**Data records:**
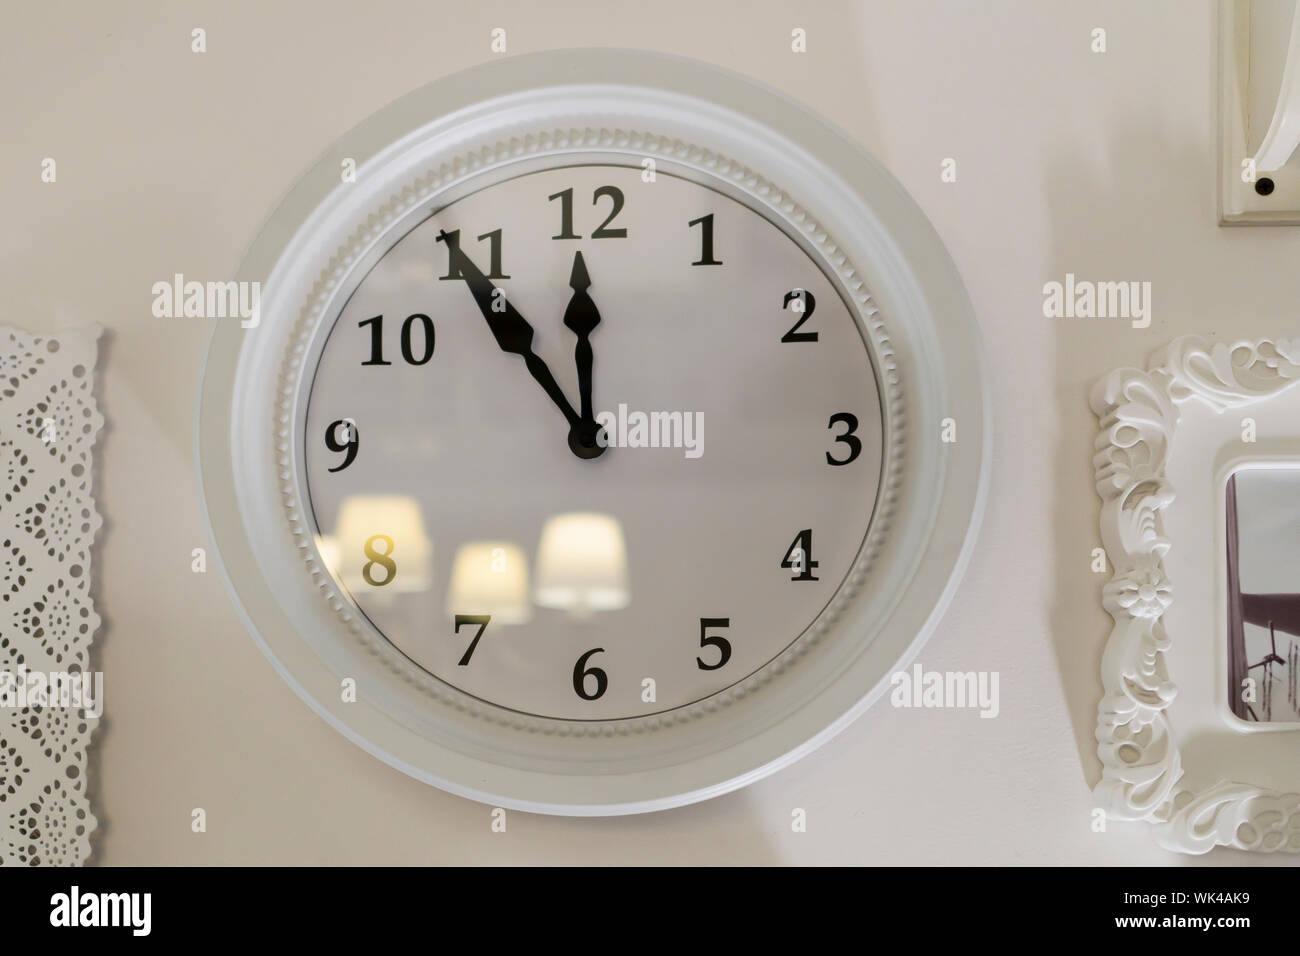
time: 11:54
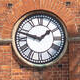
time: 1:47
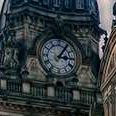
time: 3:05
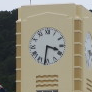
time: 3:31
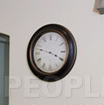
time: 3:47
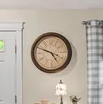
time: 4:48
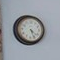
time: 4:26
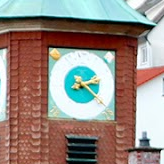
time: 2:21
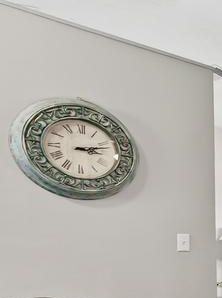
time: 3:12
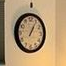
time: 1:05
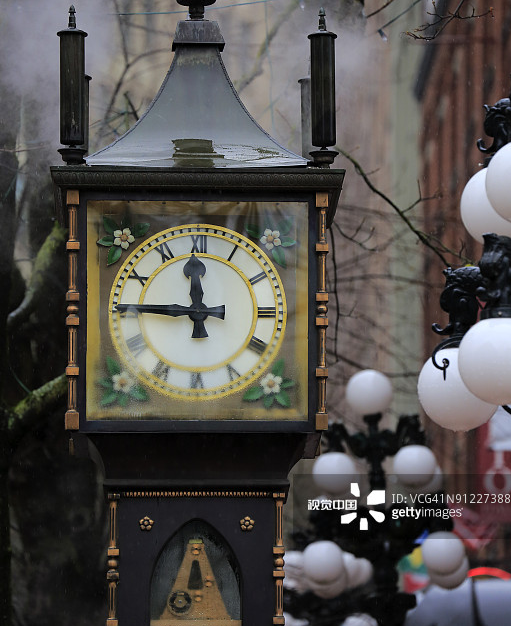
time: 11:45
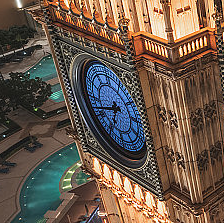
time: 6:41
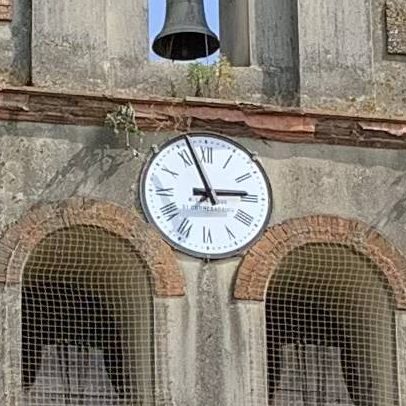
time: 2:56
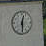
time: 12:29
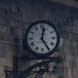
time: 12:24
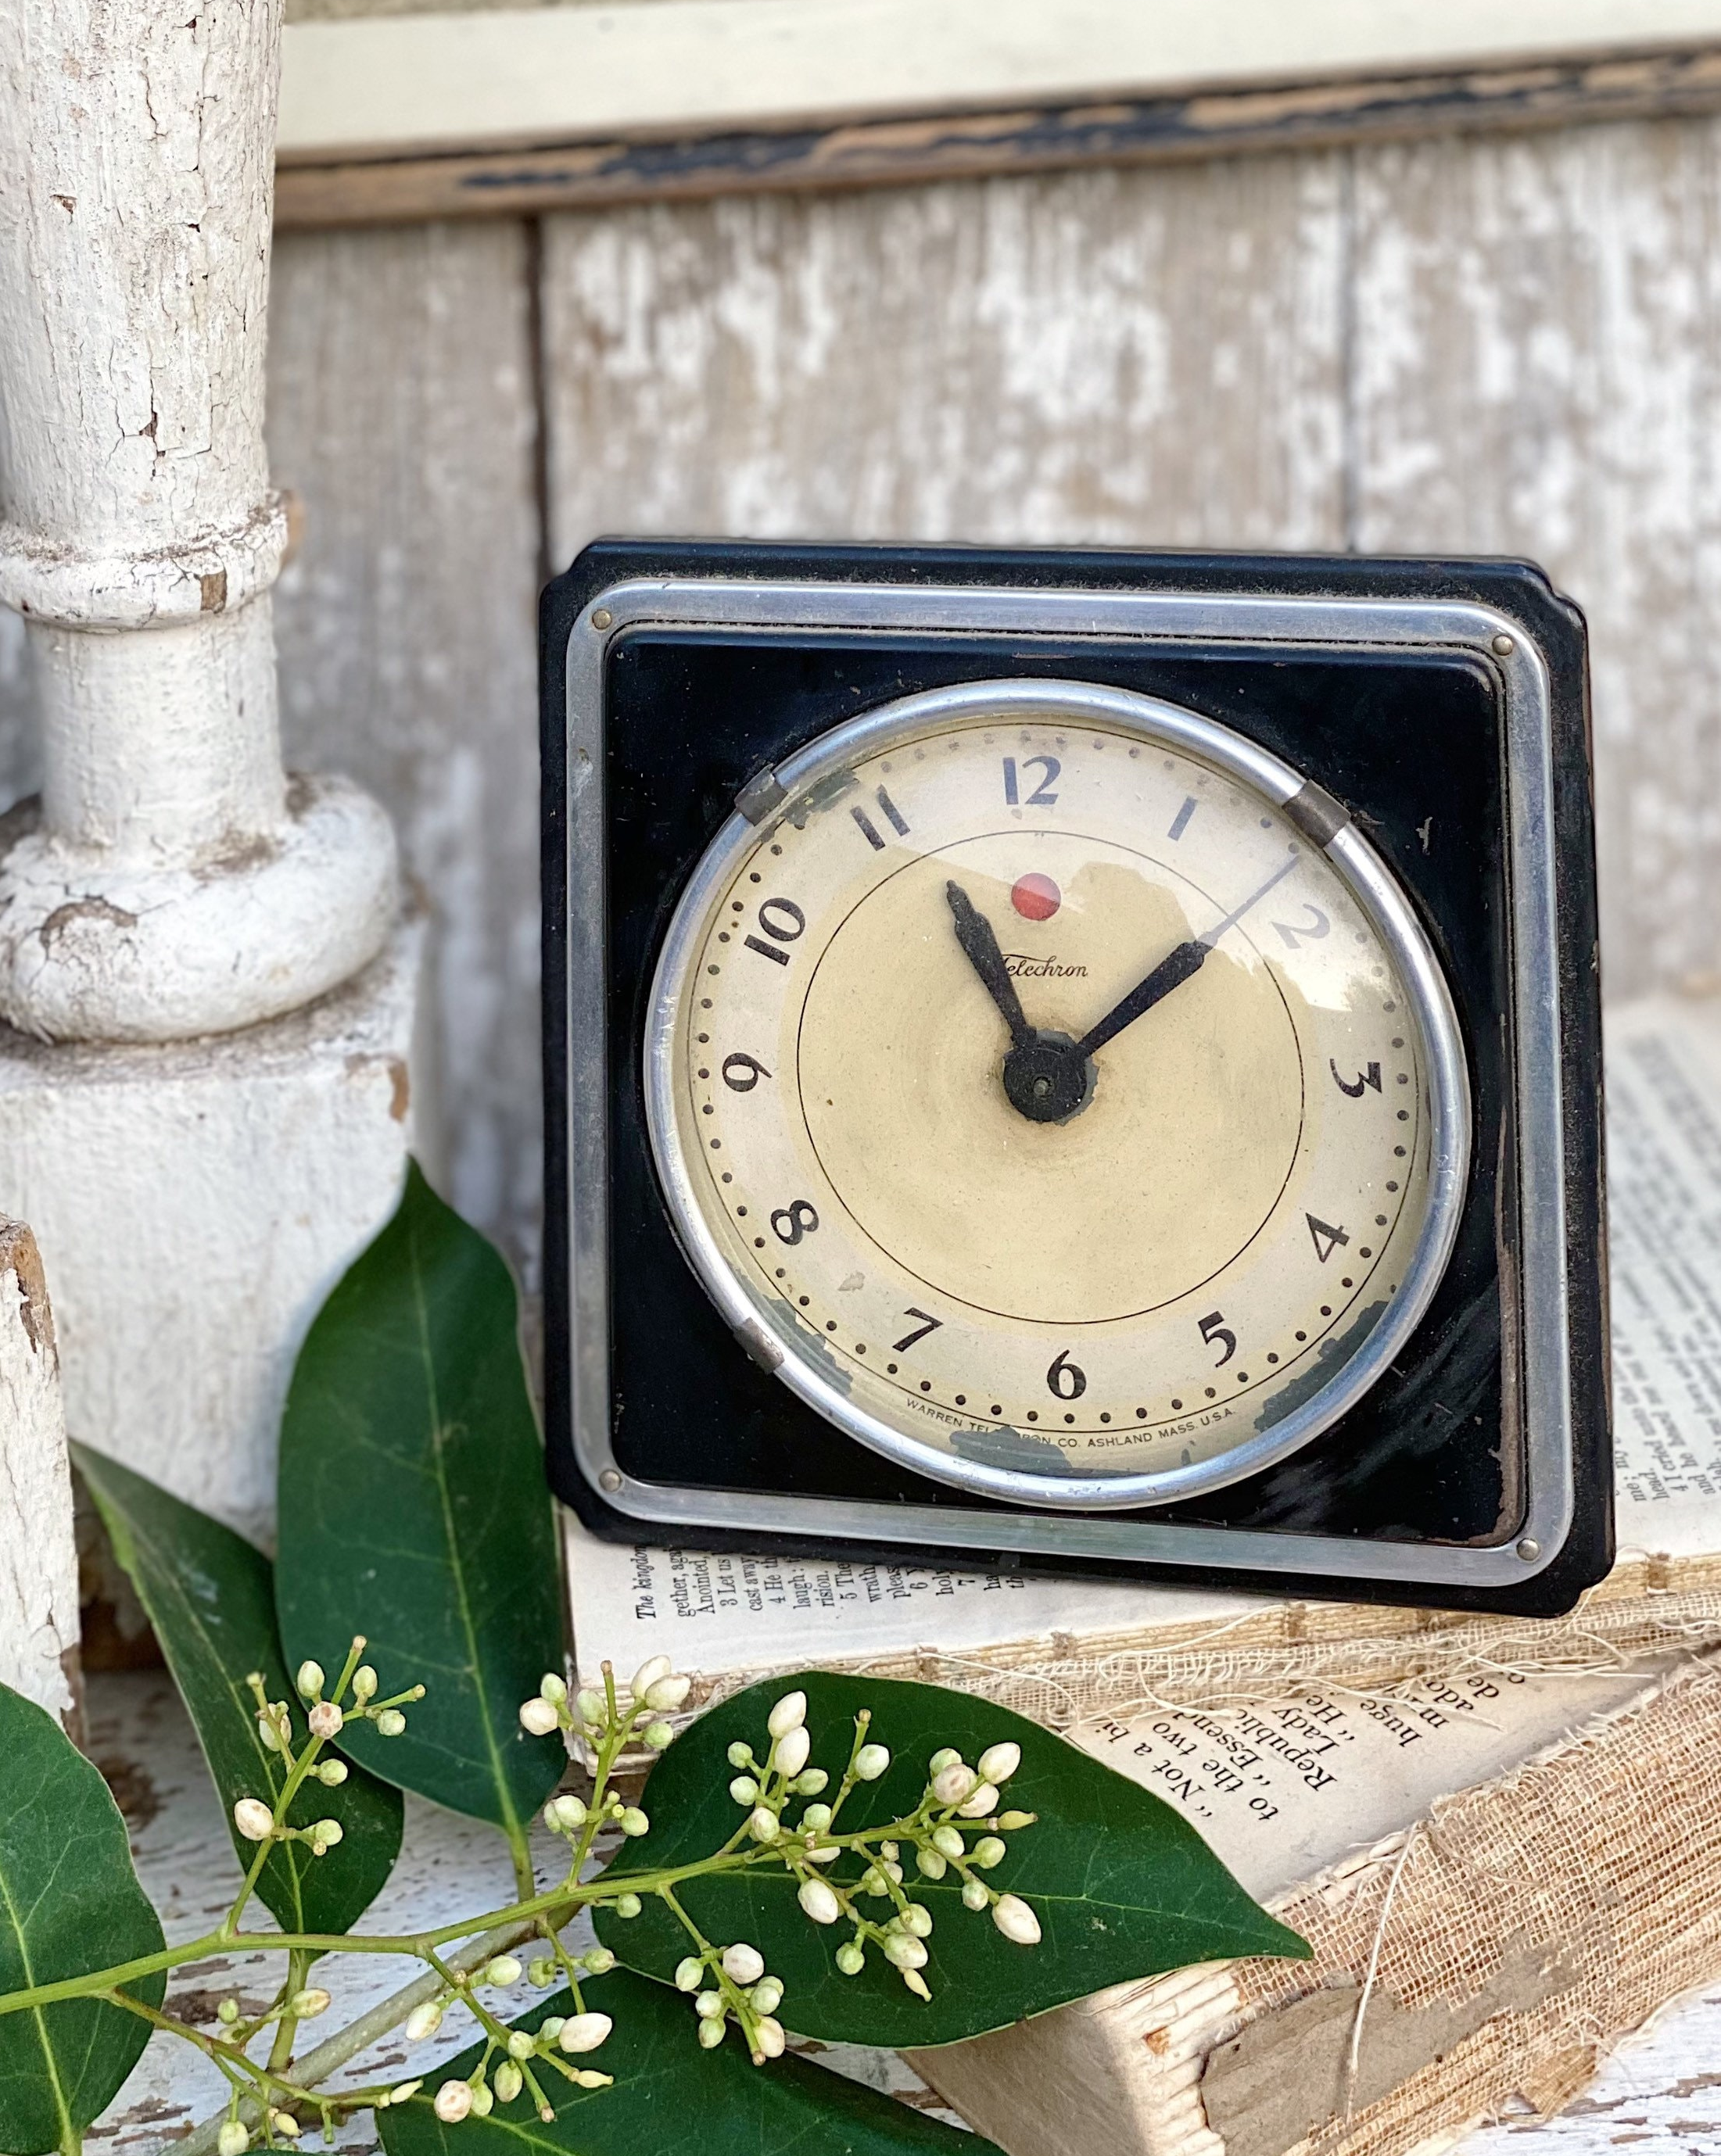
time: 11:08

**REQUIREMENT:** Render the data above as a numbered list of the time lines, skipping blank lines and leaving out the pictures.

**OUTPUT OF THE EXERCISE:**
1. time: 11:54
2. time: 1:47
3. time: 3:05
4. time: 3:31
5. time: 3:47
6. time: 4:48
7. time: 4:26
8. time: 2:21
9. time: 3:12
10. time: 1:05
11. time: 11:45
12. time: 6:41
13. time: 2:56
14. time: 12:29
15. time: 12:24
16. time: 11:08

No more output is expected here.